Material provided Block Start
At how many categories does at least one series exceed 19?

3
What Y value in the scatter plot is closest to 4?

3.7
Material provided Block End
Material provided Block Start
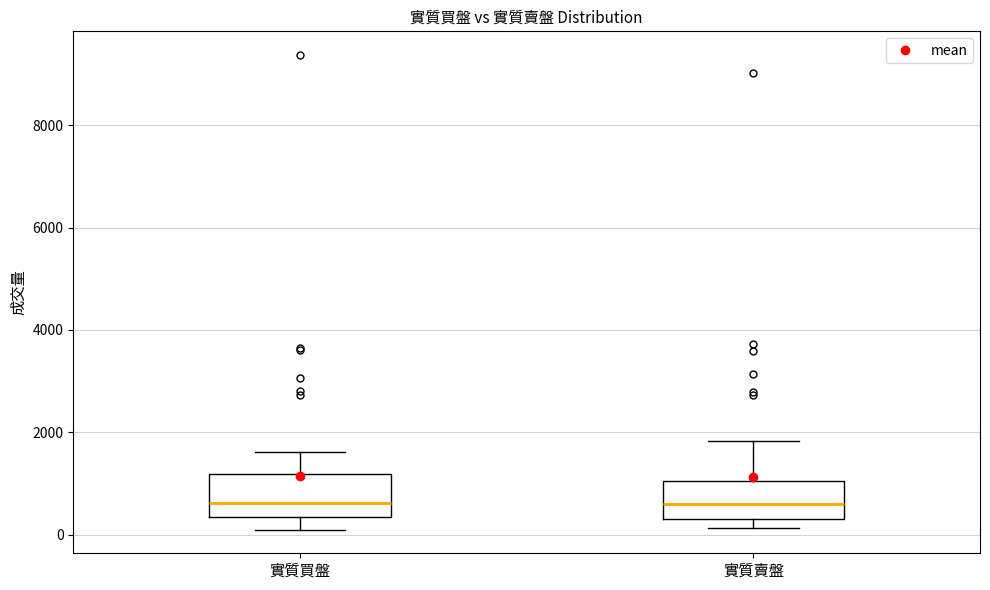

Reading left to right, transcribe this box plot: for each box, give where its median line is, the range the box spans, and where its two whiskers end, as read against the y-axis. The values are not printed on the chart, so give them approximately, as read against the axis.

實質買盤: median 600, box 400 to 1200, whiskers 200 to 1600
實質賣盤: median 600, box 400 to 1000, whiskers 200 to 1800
Material provided Block End
Material provided Block Start
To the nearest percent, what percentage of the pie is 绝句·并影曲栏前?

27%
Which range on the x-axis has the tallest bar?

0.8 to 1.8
Material provided Block End
» **Assignment**
Write out the rows word for word, starting at the line that contains "Reading left to" and ending at the line that contains "實質賣盤: median 600, box", with both of those lines included.

» **Answer to the exercise**
Reading left to right, transcribe this box plot: for each box, give where its median line is, the range the box spans, and where its two whiskers end, as read against the y-axis. The values are not printed on the chart, so give them approximately, as read against the axis.

實質買盤: median 600, box 400 to 1200, whiskers 200 to 1600
實質賣盤: median 600, box 400 to 1000, whiskers 200 to 1800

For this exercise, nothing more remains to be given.